"Profoundly wrong" for poor to pay for austerity, says Social Justice Ireland

Flawed analysis and faulty logic have resulted in poor people being wrongly targeted by Government, says Social Justice Ireland in its annual socio-economic review, published today. 

Social Justice Ireland has claimed that a combination of flawed analysis and faulty logic resulted in poor people taking a hugely unfair proportion of the burden of Budget adjustments in recent years. In its annual Socio-Economic Review entitled ‘A New and Fairer Ireland’, published today, Monday 16 May, the organisation argues that the Government has failed to acknowledge that improvements in social welfare rates in the mid-2000s were simply a partial ‘catch-up’ for people who had been left far behind while others gained in the preceding years.

They say that this flawed analysis was combined with a faulty logic which justified targeting poor people without realising they were far less able to absorb the ‘hits’ heaped on them. “As a result, the working poor and people depending on social welfare payments have been left without sufficient resources to live life with dignity because of Government’s actions” according to Fr Seán Healy, S.M.A., Director of Social Justice Ireland and one of the three authors of this Review (together with Sr Brigid Reynolds, S.M. and Dr Micheál Collins). “This situation is unjust, unfair and unacceptable and should be reversed.”

The Socio-Economic Review shows that at least 90,000 of those employed in Ireland are at risk of poverty. These are the ‘working poor’. The review describes the government as 'hitting' the working poor in Budget 2011 by reducing their income or increasing their costs. The report describes six initiatives in the Budget that reduced the living standards of working poor households:

  1. Pulling the working poor into the tax net.
  2. Introducing a Universal Social Charge the ‘working poor’ must pay.
  3. Reducing Child Benefit payments.
  4. Increasing charges for some services.
  5. Introducing new charges for services that had been free up to then.
  6. Reducing the minimum wage. 

It argues that these initiatives were justified on the basis of a flawed analysis that indicated this group had gained so much when the minimum wage was taken out of the tax net that there was plenty of scope for targeting their income.

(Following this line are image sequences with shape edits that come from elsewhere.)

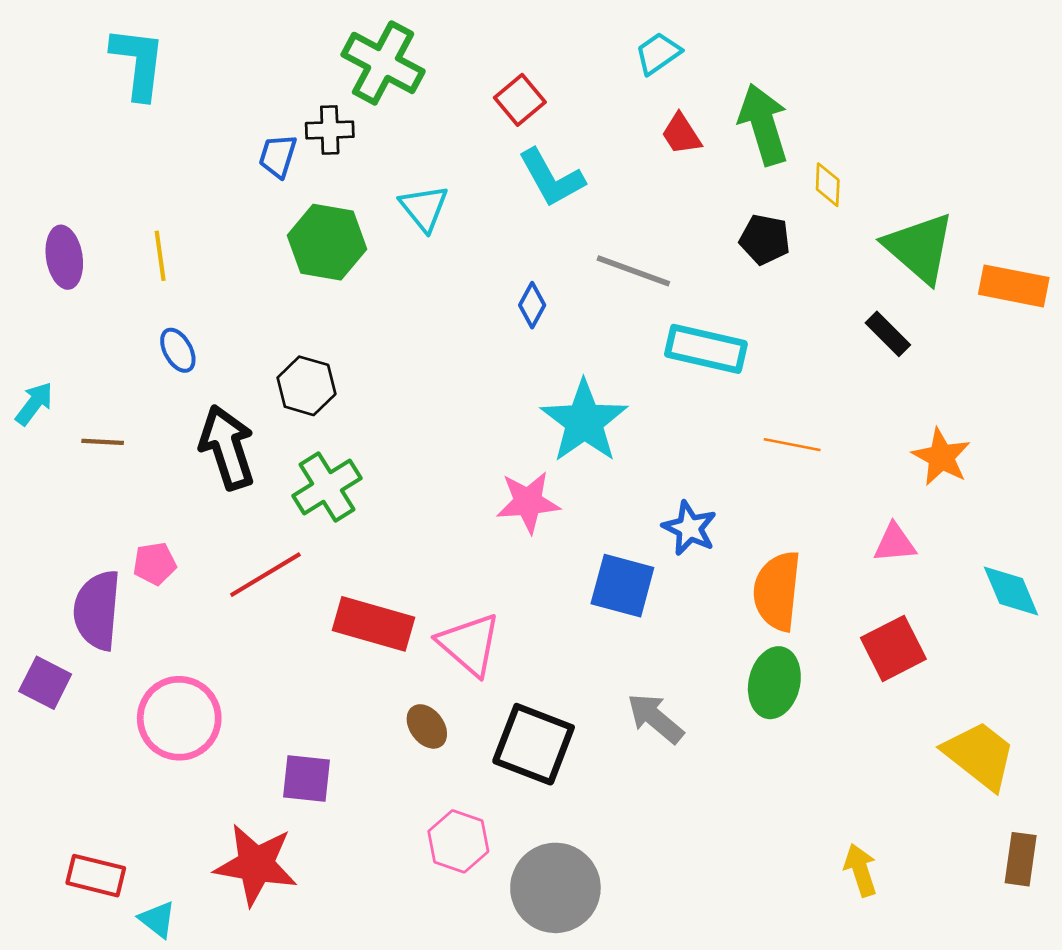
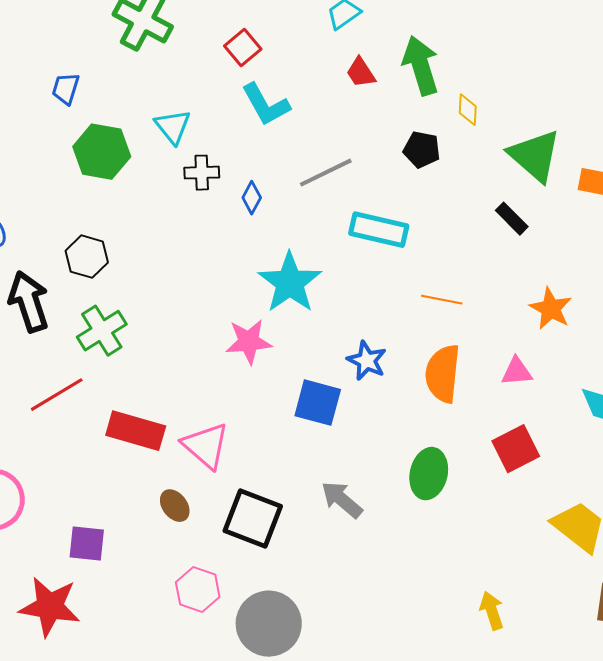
black cross: (330, 130) -> (202, 173), moved
gray line: (633, 271) -> (326, 173), turned -46
orange semicircle: (777, 591) -> (443, 374), moved

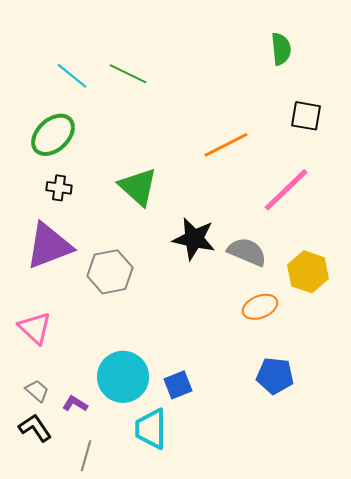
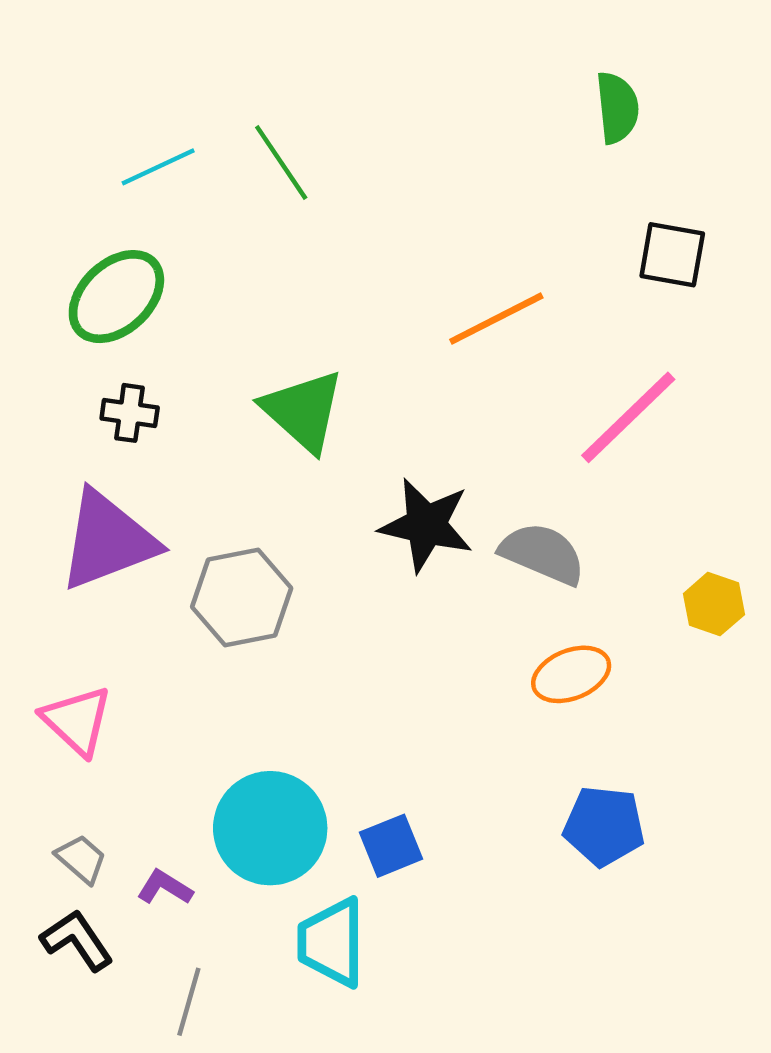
green line: (128, 74) -> (281, 163), turned 30
cyan line: (72, 76) -> (158, 167), turned -64
yellow hexagon: (308, 272) -> (714, 604), moved, size x0.7

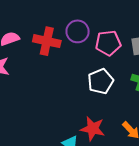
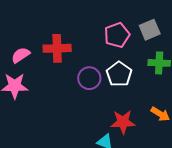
purple circle: (78, 31) -> (89, 78), moved

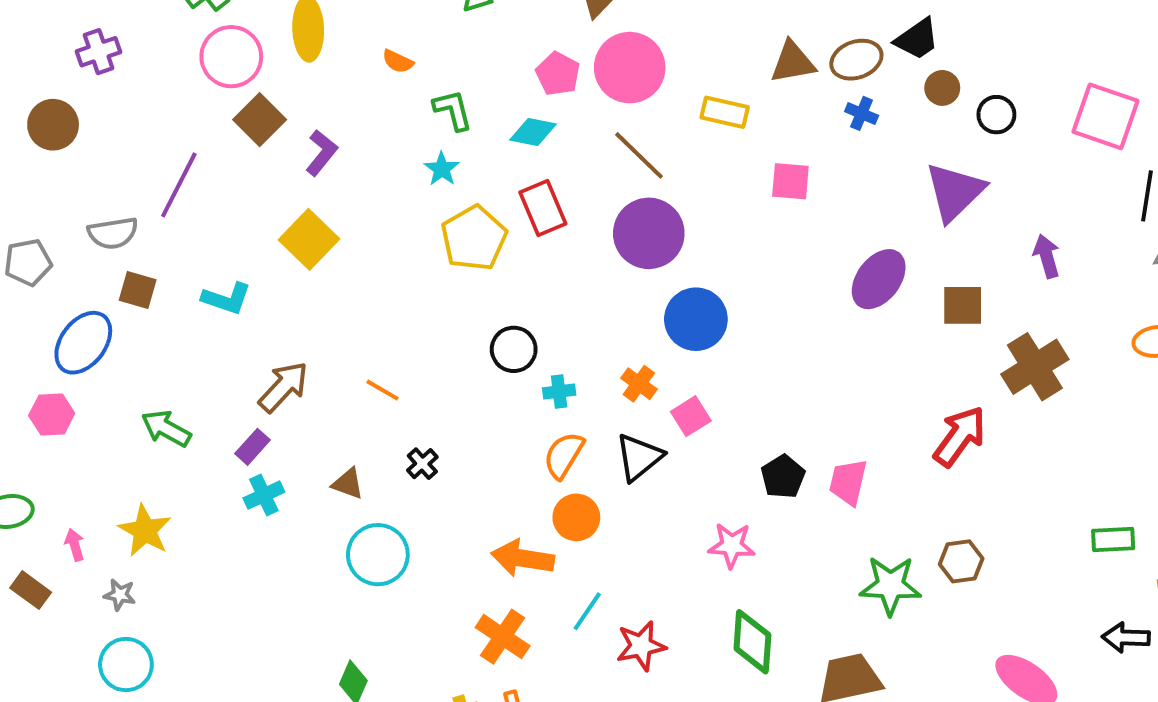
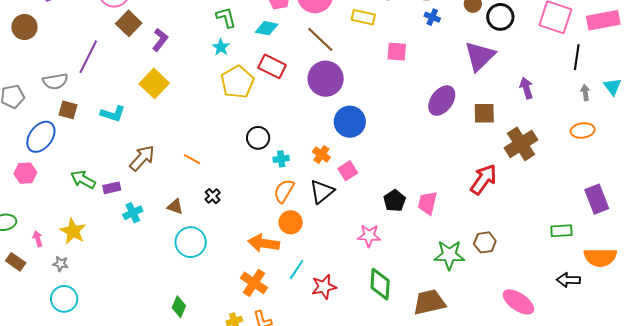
black circle: (996, 115) -> (500, 17), size x1.4
red rectangle: (543, 208) -> (272, 66), turned -40
purple rectangle: (253, 447) -> (112, 188), moved, turned 36

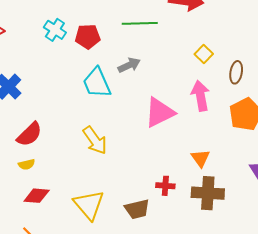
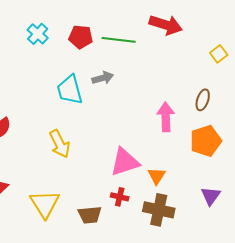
red pentagon: (88, 37) -> (81, 37), moved
yellow square: (204, 54) -> (219, 54), moved
pink triangle: (160, 113) -> (125, 162), moved

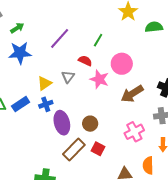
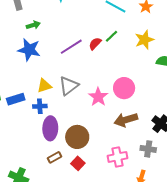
green line: (98, 40) -> (112, 36), moved
red semicircle: (85, 61) -> (95, 44), moved, turned -88
gray triangle: (68, 77) -> (69, 86), size x1.5
brown circle: (90, 124) -> (77, 137), size x1.5
brown rectangle: (74, 149) -> (55, 157), size x0.6

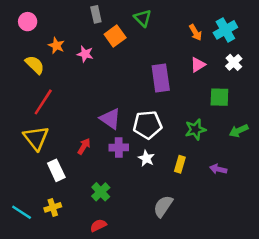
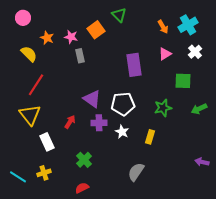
gray rectangle: (96, 14) -> (80, 56), moved
pink star: (85, 54) -> (71, 37), moved
purple arrow: (218, 169) -> (202, 162), moved

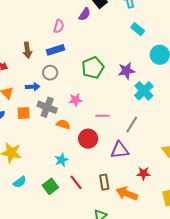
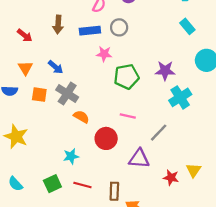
green pentagon: (93, 68) -> (126, 77), moved
gray circle: (50, 73) -> (119, 27), moved
blue arrow: (33, 87) -> (56, 67), turned 32
pink star: (75, 100) -> (104, 54), moved
red star: (144, 173) -> (171, 178), moved
cyan semicircle: (20, 182) -> (15, 184), moved, turned 72
red line: (76, 182) -> (82, 185), turned -49

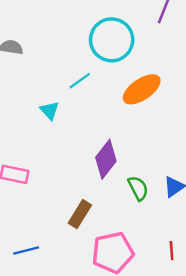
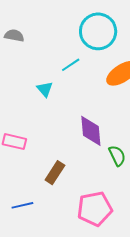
purple diamond: (106, 159) -> (91, 131), turned -44
brown rectangle: (80, 214) -> (55, 173), moved

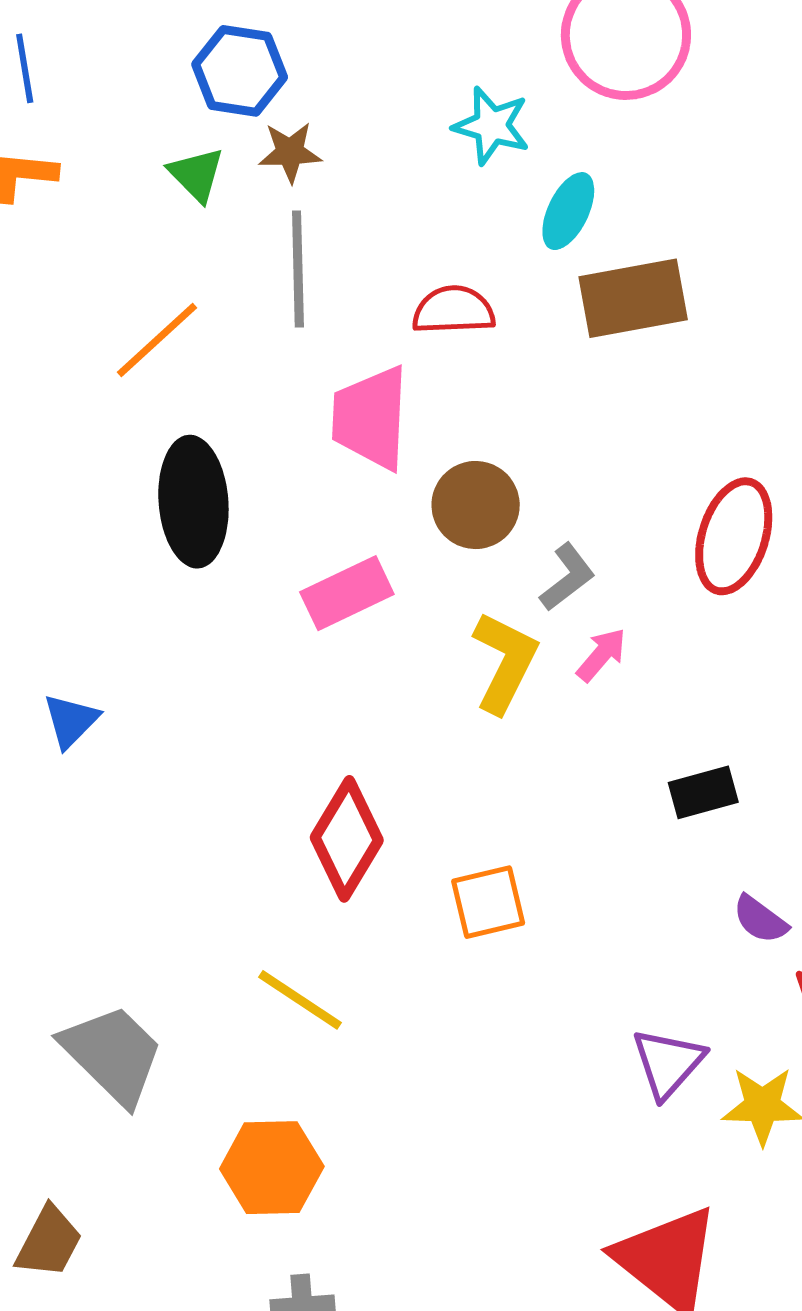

Says Healy, “The claim that everybody should make a contribution to the adjustment required in Ireland at present has been repeated like a mantra in policy discussion and public commentary. Yet it is only half true. Yes, Social Justice Ireland agrees everyone should make a contribution insofar as they can. But we do not accept that some people should be driven into poverty because of the contribution that is demanded of them. To do this is to try to solve one problem by creating a deeper and more long-lasting one.

“We reject any attempt to solve Ireland’s problems by increasing inequality or by forcing the most vulnerable members of the population into a situation where they do not have the resources to live life with dignity.

“It is profoundly wrong for example that poor people carry a major burden while senior bond-holders, who carry a large part of the responsibility for Ireland’s implosion, make no contribution to sharing the burden.”

The 254-page Review presents a narrative outlining what happened over recent decades to bring Ireland to where it is today, where Ireland finds itself now, where Ireland should go in the years ahead and what it needs to do to get there. It addresses a number of key policy areas, and proposes policy initiatives that the organisation says are required to develop an Ireland that is sustainable, equitable and a desirable place in which to live.